Deformational plagiocephaly may be present at birth but can also occur after birth. If children tend to favor one side repeatedly when they are put to sleep on their backs, flattening can occur due to the repeated pressure on that one side of the skull. Tightness of the neck on one-side (torticollis) can also lead to deformation plagiocephaly. Deformational plagiocephaly is very common, and can usually be diagnosed with a thorough physical evaluation by a clinician who specializes in treating craniofacial differences. Sometimes, imaging may be done to rule out other causes of abnormal head shape (craniosynostosis). These conditions often require surgical treatment, and if left untreated, may result in pressure in the brain.

# Exercise data
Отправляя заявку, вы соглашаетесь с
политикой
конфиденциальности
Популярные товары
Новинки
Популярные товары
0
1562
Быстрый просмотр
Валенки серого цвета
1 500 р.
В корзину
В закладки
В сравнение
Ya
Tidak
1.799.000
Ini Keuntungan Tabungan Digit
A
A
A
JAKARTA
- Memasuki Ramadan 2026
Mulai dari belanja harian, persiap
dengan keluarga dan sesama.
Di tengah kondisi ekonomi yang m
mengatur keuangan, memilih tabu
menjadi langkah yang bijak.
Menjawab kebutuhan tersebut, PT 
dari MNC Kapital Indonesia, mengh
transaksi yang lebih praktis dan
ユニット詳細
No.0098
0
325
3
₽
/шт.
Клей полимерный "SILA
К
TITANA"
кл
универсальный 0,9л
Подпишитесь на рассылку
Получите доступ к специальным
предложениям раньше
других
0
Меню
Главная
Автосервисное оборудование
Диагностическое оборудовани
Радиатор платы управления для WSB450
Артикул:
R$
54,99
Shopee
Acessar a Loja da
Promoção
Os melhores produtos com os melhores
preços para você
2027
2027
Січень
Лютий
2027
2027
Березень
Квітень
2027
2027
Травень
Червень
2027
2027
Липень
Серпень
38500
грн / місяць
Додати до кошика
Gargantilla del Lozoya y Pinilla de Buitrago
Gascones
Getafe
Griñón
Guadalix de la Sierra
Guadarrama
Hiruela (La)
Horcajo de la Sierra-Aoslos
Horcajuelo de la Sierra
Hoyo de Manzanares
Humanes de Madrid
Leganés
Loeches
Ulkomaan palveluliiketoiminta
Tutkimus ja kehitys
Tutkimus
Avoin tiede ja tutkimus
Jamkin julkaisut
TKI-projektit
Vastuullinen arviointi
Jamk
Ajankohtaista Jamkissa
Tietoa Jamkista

# Actions to take
1 > List every medical condition named in the passage on deformational plagiocephaly.
2 > Please carry on the passage on deformational plagiocephaly from its last sentence.

# Per-task answers
1 >
- Deformational plagiocephaly
- Torticollis
- Craniosynostosis

2 >
In most babies whose deformational head shape is due to sleeping position, simple repositioning of the child to place them off the flattened area and treatment of torticollis if present will resolve the problem. Torticollis treatment involves physical therapy referral for neck exercises. If repositioning is not successful, or if the condition is moderate or severe then helmet therapy may be required. Helmet therapy works by fitting the skull tightly with a specially designed helmet in all areas except where it is flat. Leaving extra room around the flat area of the head allows the skull and brain to grow back into the normal shape. As the head grows, adjustments are made to the helmet every few weeks. Fortunately to date, no studies have shown that the flattened area of the skull leads to any compromise in brain function.